→ **TASK GOAL**: Show, in full, each line of the data that contains "Bandana".

INPUT START

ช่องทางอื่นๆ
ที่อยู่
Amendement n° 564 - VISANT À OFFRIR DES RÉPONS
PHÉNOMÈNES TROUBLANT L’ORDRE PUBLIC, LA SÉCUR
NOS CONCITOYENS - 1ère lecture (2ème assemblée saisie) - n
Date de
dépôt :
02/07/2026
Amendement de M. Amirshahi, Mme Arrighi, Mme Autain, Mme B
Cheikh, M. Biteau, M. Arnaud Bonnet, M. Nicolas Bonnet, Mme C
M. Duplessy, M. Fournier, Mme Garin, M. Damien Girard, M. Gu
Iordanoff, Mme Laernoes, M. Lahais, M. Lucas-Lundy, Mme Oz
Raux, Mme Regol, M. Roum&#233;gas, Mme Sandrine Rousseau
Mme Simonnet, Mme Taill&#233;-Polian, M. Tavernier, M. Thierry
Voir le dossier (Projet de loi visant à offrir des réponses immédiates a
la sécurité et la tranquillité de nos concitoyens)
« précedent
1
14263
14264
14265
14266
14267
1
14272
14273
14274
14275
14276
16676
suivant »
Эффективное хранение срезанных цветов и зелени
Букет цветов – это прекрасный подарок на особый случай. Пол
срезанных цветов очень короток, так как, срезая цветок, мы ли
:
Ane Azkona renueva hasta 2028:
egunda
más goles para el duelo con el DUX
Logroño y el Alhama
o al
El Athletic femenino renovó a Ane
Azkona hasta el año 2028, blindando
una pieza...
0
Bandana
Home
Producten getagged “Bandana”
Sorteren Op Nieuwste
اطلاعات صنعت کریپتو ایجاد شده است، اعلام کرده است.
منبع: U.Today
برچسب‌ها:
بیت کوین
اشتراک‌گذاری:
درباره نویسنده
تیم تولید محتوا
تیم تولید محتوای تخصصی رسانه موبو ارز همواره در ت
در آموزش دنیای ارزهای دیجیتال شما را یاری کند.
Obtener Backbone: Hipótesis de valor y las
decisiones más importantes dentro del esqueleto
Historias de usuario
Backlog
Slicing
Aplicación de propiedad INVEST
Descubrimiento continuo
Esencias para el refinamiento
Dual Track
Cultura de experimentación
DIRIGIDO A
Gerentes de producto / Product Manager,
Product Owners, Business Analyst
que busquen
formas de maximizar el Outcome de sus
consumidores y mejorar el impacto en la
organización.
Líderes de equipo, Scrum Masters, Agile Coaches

INPUT END
INPUT START

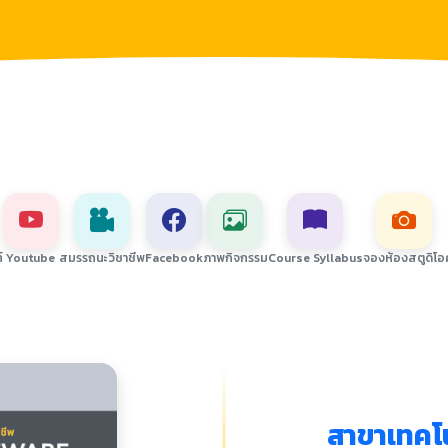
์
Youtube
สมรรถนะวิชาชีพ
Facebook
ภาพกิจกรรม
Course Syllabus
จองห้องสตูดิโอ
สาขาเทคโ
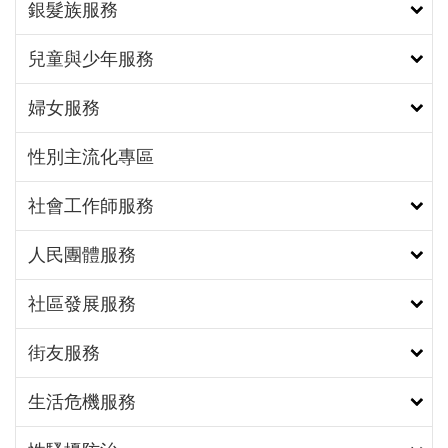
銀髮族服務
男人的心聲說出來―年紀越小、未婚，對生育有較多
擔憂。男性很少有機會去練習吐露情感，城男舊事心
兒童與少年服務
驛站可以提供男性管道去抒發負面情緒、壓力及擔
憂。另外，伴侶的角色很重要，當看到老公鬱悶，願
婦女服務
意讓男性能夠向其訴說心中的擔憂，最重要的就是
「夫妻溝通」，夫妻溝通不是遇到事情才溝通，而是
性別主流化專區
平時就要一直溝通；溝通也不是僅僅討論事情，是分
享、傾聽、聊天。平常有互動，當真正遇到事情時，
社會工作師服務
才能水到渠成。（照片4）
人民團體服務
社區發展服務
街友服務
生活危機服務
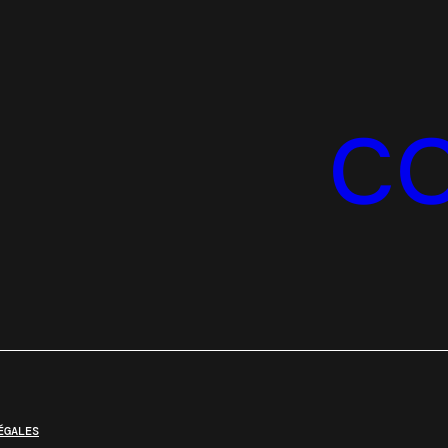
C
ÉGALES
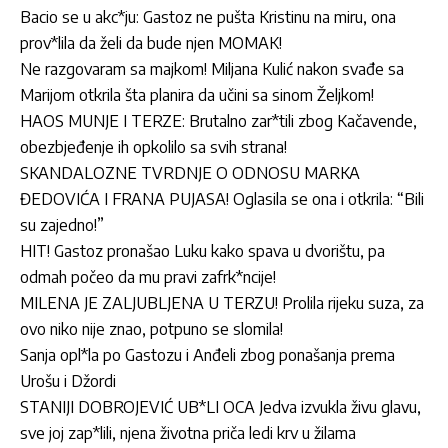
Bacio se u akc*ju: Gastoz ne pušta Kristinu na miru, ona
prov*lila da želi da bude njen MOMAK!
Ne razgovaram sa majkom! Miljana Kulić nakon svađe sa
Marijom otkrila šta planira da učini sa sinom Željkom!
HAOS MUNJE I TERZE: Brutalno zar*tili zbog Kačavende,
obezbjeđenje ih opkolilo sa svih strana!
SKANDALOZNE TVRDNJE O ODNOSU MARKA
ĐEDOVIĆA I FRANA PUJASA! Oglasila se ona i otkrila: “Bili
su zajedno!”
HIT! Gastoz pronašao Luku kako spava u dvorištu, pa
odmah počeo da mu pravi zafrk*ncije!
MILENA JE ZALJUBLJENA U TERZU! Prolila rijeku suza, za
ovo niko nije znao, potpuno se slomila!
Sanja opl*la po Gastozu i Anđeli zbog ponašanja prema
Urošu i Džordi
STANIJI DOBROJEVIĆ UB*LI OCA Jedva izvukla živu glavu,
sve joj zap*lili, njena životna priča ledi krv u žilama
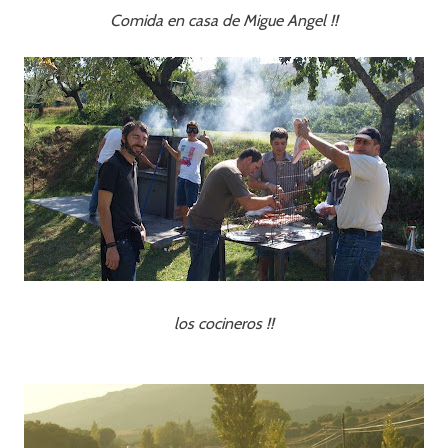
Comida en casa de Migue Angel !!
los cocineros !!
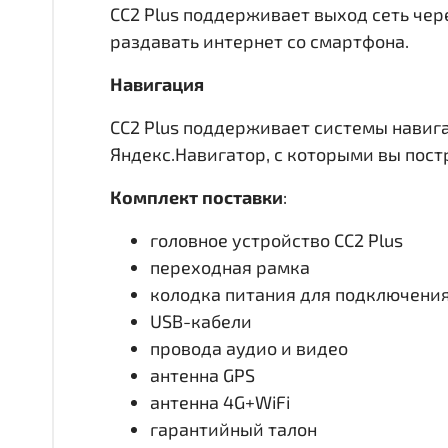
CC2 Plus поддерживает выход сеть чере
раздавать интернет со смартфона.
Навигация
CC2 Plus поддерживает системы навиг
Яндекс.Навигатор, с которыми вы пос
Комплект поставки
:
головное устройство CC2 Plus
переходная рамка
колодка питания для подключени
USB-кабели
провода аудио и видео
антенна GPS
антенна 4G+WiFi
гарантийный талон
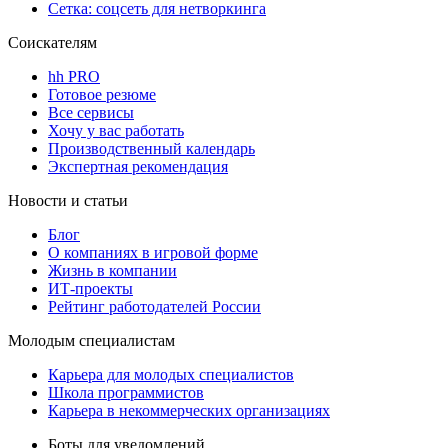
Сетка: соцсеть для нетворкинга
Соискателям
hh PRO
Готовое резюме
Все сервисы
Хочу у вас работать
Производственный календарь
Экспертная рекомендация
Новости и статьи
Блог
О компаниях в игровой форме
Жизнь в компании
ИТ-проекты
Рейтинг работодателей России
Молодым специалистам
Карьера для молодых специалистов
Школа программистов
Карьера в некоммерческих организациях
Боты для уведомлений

INPUT END

→ **WRITTEN SOLUTION**:
Bandana
Producten getagged “Bandana”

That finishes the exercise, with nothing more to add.